Having dumped US$25 billion in assets, Wanda still about halfway through cutting its debt burden
- Company has agreed to invest about US$8 billion in ‘red tourism’ projects to weather the storm
- Owner Wang Jianlin’s net worth has plunged by about 37 per cent to US$20.2 billion
Dalian Wanda Group has gone through a severe slimming exercise ever since it was placed on a watch list by Chinese regulators in April 2017 – for highly leveraged acquisitions around the world – as part of a government drive to crack down on debt and prevent private-sector borrowings from hurting China’s financial system.
Other companies on the watch list include Anbang Group, HNA Group, Fosun Group and CEFC China.
Wanda, the flagship of Wang Jianlin, China’s wealthiest man, is not halfway through selling assets to repay debt, based on an analysis of his assets and liabilities. As of the end of March, Wanda’s balance sheet had shrunk by more than 170 billion yuan (US$25 billion) from end 2016, or more than 20 per cent.

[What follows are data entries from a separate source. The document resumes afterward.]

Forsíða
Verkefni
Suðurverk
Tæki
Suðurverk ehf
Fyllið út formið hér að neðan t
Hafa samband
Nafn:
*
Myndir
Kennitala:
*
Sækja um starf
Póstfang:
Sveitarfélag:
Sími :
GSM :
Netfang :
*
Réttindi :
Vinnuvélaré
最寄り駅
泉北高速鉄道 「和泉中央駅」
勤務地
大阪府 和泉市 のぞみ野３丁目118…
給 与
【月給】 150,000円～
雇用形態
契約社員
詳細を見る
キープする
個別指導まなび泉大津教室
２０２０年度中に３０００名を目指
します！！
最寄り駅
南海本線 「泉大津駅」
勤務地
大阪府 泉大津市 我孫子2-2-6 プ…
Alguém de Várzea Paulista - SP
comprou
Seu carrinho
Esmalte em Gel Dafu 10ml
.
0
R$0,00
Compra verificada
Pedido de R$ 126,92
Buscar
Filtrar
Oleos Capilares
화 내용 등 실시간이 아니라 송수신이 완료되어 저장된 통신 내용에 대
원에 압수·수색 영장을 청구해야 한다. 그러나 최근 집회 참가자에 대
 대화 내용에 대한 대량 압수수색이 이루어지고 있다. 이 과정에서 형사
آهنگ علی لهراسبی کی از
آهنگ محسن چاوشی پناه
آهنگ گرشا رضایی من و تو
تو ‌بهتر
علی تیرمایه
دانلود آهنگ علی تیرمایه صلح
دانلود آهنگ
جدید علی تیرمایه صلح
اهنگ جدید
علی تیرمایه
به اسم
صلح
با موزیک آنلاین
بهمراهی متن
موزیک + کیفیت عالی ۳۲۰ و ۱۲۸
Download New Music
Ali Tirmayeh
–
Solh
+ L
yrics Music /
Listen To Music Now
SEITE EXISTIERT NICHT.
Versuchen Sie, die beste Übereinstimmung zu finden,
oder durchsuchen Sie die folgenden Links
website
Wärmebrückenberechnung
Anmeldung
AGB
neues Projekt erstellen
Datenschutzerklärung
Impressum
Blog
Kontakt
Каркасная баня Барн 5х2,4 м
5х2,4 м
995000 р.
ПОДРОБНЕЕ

It still faces 182.2 billion yuan in debt obligations, including bonds and loans, an equivalent to 30 per cent of its current total assets.
“Over the past two years, Wanda has furiously shrunk its balance sheet by more than 20 per cent. And its unwinding will continue, as it still faces more than 180 billion yuan in short and medium-term debt obligations,” said Brock Silvers, managing director at Kaiyuan Capital in Shanghai.